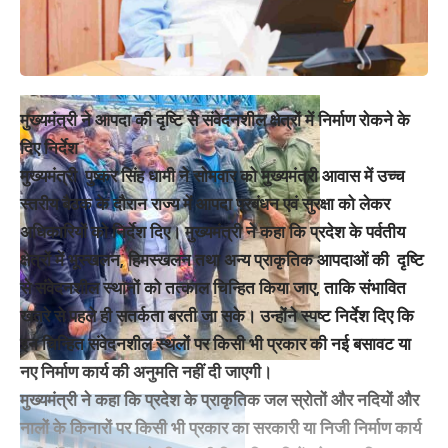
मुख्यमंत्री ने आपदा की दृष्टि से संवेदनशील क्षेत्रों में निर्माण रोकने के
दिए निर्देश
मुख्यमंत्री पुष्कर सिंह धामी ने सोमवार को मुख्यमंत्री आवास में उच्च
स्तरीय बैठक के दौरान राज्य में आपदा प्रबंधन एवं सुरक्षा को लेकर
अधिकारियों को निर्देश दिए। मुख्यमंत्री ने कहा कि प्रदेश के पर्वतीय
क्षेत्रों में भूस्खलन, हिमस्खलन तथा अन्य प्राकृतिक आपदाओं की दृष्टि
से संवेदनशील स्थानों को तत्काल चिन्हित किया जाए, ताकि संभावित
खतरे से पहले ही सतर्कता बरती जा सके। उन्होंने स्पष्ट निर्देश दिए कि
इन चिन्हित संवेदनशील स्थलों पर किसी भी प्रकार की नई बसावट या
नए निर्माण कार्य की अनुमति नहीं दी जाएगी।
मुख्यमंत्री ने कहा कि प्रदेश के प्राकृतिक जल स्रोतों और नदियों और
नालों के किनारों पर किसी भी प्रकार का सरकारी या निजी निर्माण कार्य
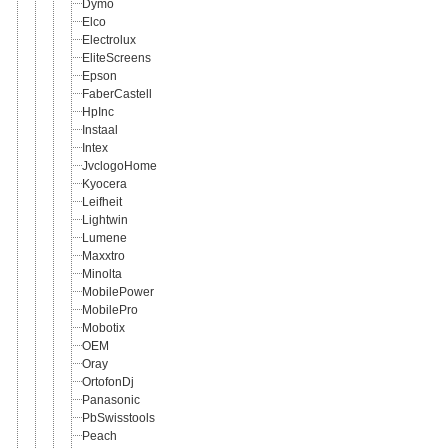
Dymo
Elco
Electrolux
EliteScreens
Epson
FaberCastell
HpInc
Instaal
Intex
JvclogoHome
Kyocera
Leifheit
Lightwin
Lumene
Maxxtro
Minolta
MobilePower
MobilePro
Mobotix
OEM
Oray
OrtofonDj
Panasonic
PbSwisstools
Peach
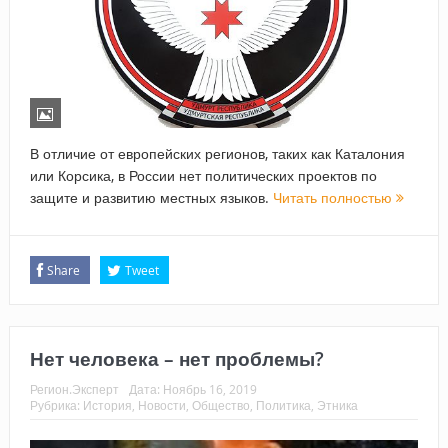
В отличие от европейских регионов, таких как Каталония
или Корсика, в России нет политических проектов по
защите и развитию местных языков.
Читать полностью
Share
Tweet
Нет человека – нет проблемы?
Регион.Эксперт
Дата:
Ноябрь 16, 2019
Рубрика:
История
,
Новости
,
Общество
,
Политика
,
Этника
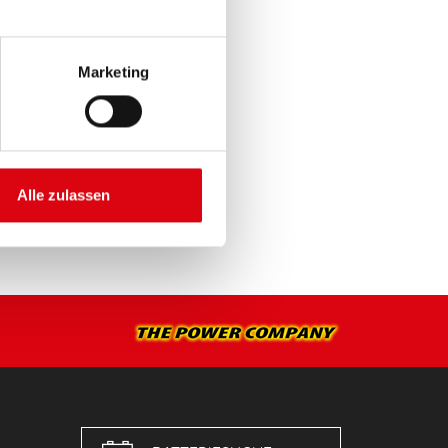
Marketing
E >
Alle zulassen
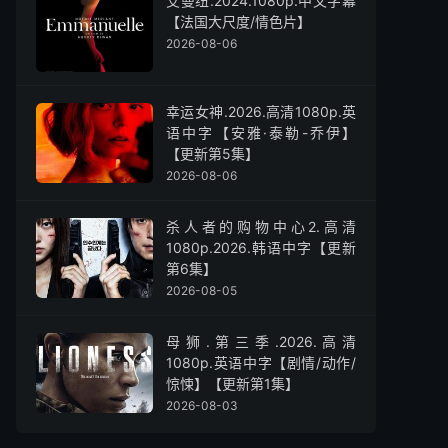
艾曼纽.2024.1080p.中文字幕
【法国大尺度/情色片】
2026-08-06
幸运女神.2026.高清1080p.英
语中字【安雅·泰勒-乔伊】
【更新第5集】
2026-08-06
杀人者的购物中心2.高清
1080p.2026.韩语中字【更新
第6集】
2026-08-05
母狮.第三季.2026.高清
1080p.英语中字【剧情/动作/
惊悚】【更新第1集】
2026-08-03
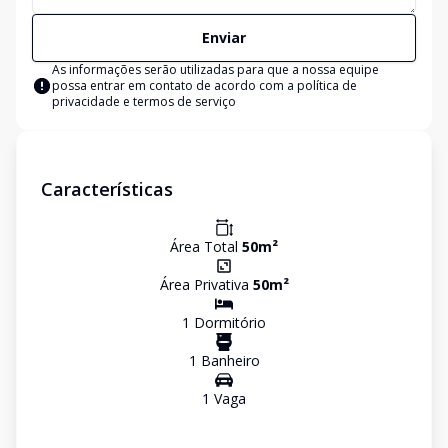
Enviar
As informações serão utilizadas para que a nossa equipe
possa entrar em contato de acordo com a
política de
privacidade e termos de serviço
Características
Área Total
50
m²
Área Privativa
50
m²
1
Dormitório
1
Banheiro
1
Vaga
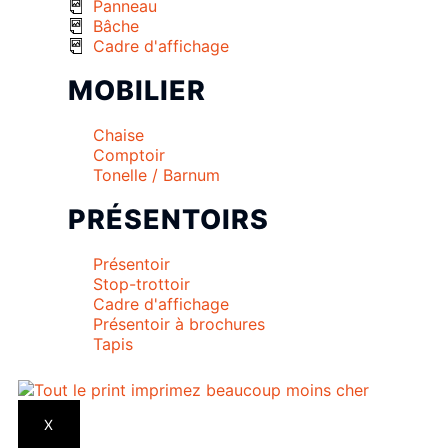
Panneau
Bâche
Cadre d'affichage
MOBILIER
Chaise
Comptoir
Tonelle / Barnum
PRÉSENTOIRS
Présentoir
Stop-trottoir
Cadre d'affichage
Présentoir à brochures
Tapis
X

_ _ _ _ _ _ _

— Instruction —
Lines from the one containing "Tonelle / Barnum" through the last line of the records, restated word for word: that is the whole response.

— Finished exercise —
Tonelle / Barnum
PRÉSENTOIRS
Présentoir
Stop-trottoir
Cadre d'affichage
Présentoir à brochures
Tapis
X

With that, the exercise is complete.